Furthermore, the drug is for treating Alzheimer’s disease and it showed a new hope in slowing down the process in the brain.

Alzheimer’s Community: How it works

Alzheimer’s Community is still processing the great news about what the drug can do.

They said that it could slow down the plaque buildup on the brain, which is promising.

Scientists believe that plague buildup on the brain is the key factor in the slow down and eventual loss of brain function.

Therefore, Aducanumab, when given in a high-dose monthly infusion, slows down the process.

Besides, Biogen said that they found a 23% less decline in one thinking skills measure and smaller in other ones.
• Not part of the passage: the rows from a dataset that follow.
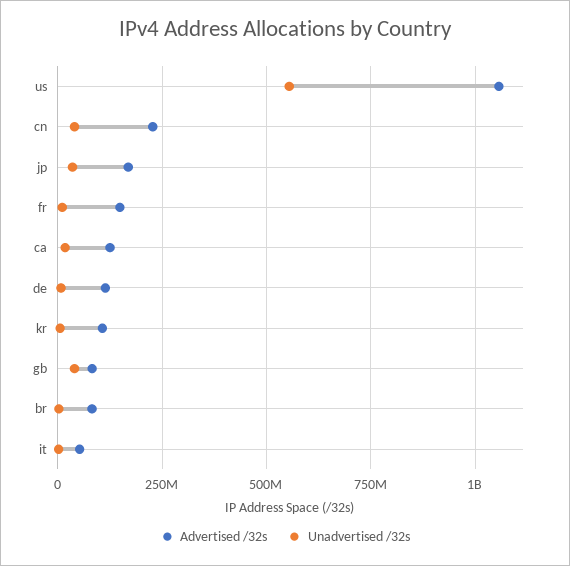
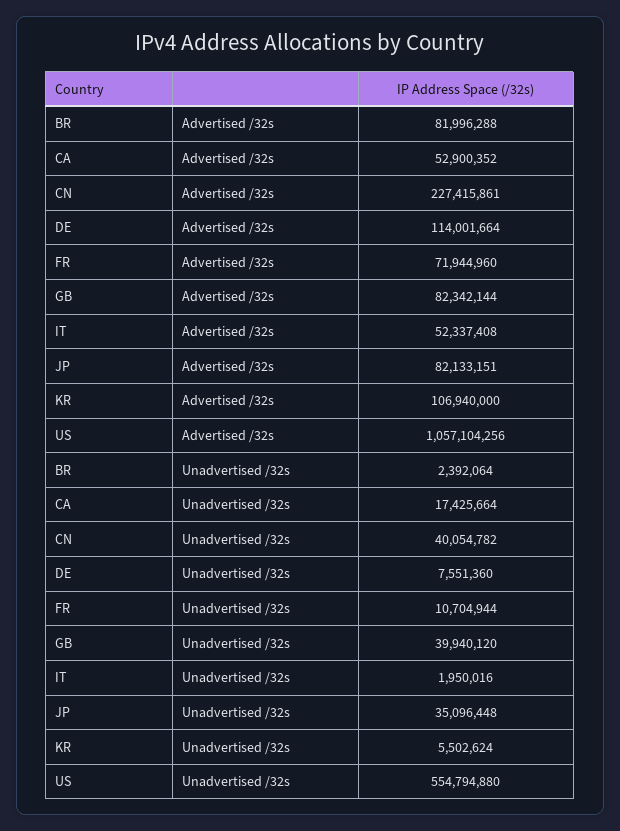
  {
    "Advertised /32s": {
      "us": 1057104256,
      "cn": 227415861,
-     "jp": 175000000,
+     "jp": 82133151,
-     "fr": 150000000,
+     "fr": 71944960,
-     "ca": 125000000,
+     "ca": 52900352,
      "de": 114001664,
      "kr": 106940000,
      "gb": 82342144,
      "br": 81996288,
      "it": 52337408
    },
    "Unadvertised /32s": {
      "us": 554794880,
      "cn": 40054782,
      "jp": 35096448,
      "fr": 10704944,
      "ca": 17425664,
      "de": 7551360,
      "kr": 5502624,
      "gb": 39940120,
      "br": 2392064,
      "it": 1950016
    }
  }

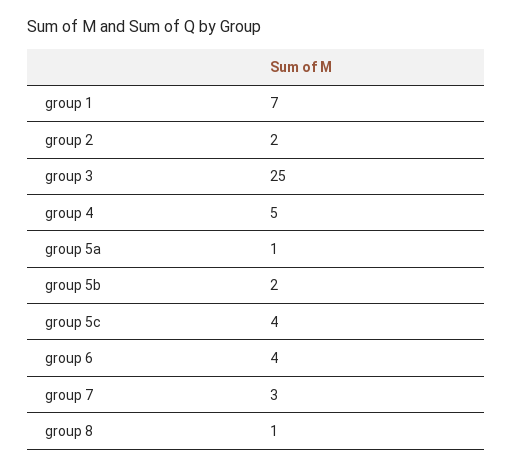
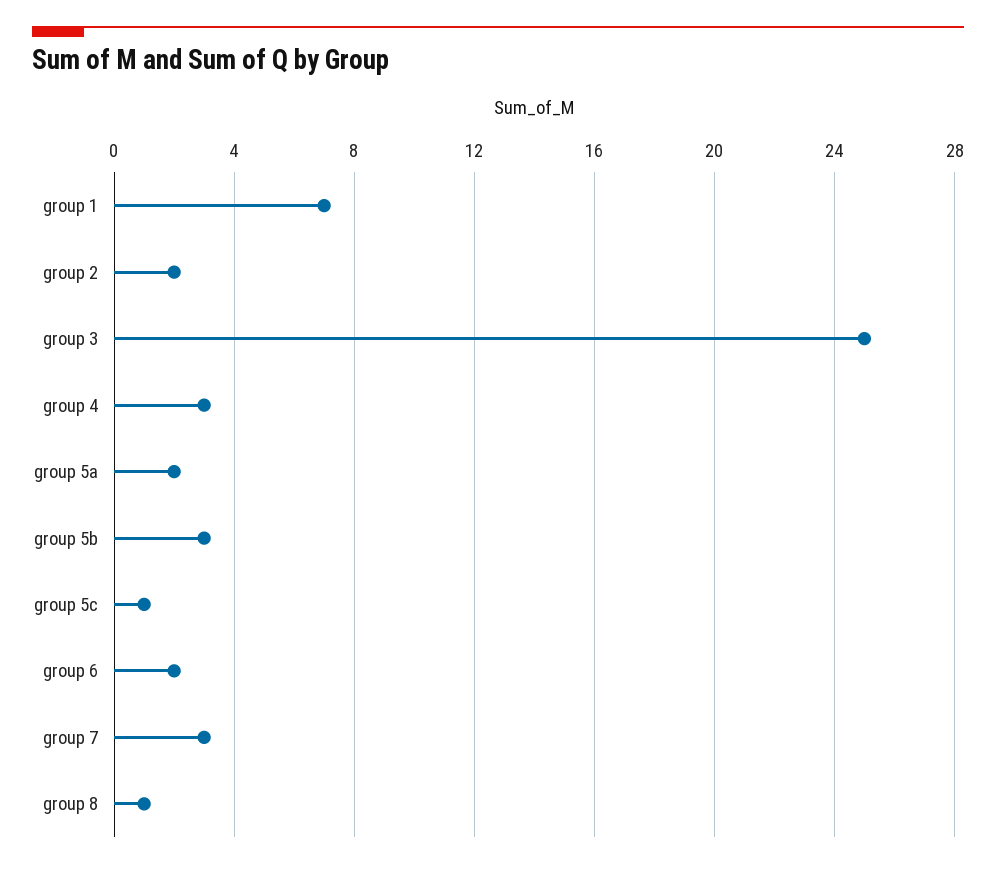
  {
    "group 1": 7,
    "group 2": 2,
    "group 3": 25,
-   "group 4": 5,
+   "group 4": 3,
-   "group 5a": 1,
+   "group 5a": 2,
-   "group 5b": 2,
+   "group 5b": 3,
-   "group 5c": 4,
+   "group 5c": 1,
-   "group 6": 4,
+   "group 6": 2,
    "group 7": 3,
    "group 8": 1
  }

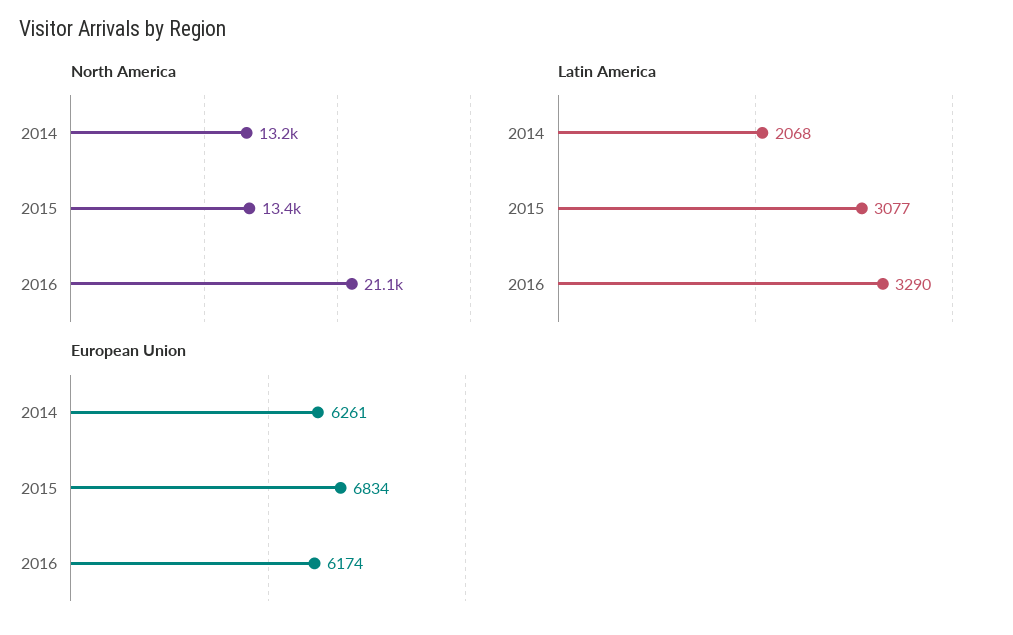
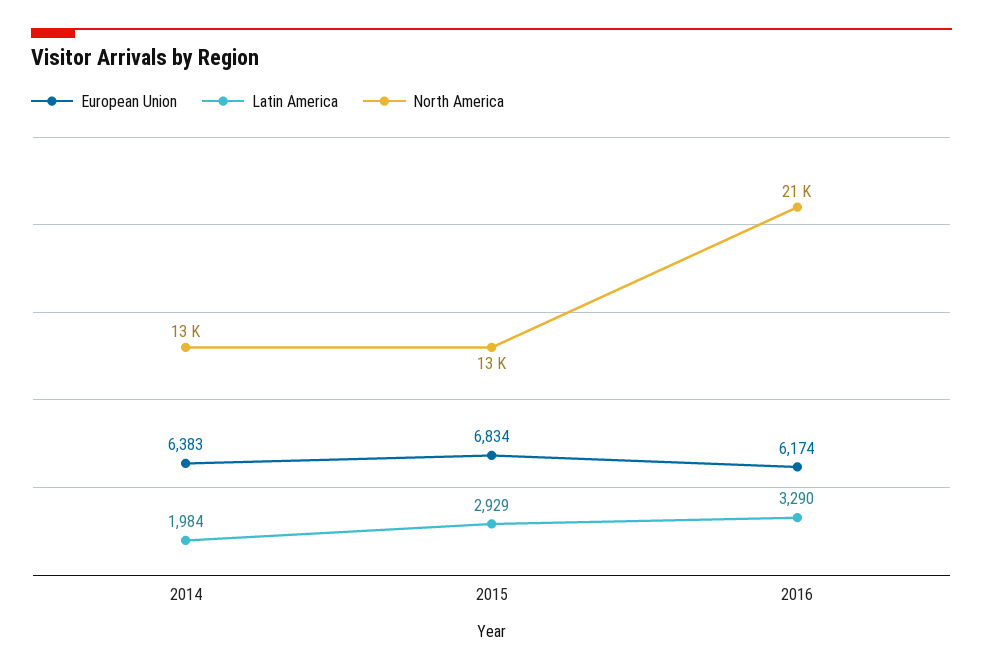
  {
    "North America": {
      "2014": 13200,
      "2015": 13400,
      "2016": 21100
    },
    "Latin America": {
-     "2014": 2068,
+     "2014": 1984,
-     "2015": 3077,
+     "2015": 2929,
      "2016": 3290
    },
    "European Union": {
-     "2014": 6261,
+     "2014": 6383,
      "2015": 6834,
      "2016": 6174
    }
  }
Additionally, they are planning to provide us more information in a press conference planned for December.

Dr. Gayarti Devi, a neurologist, and psychiatrist at Northwell Health, New York who is a specialist in memory disorders says it could really work.

However, she warns that it needs more study and work in order to be fully effective on a broad spectrum of people.

Aducanumab, the New Hope

The community, however, they do not have plenty of information, they are feeling cheerful.

Moreover, people are feeling hopeful for the progress as that will open up new ways of finding an acute cure.

There were many trials before the revelation of the new drug.

More than 3,000 people took part in these trials for the drug until now.

However, there are more needed for more upcoming trials, as there are more trials in their plan.

Moreover, people are getting hope and they are in need of the official approval of the drug.

Biogen is planning to release the drug to those who participated in their trials as soon as possible.

Furthermore, the drug could work for those who are in the early stages of Alzheimer’s disease, slowing down memory loss.

However, it might be a great chance for scientists to work harder on producing an effective drug for all.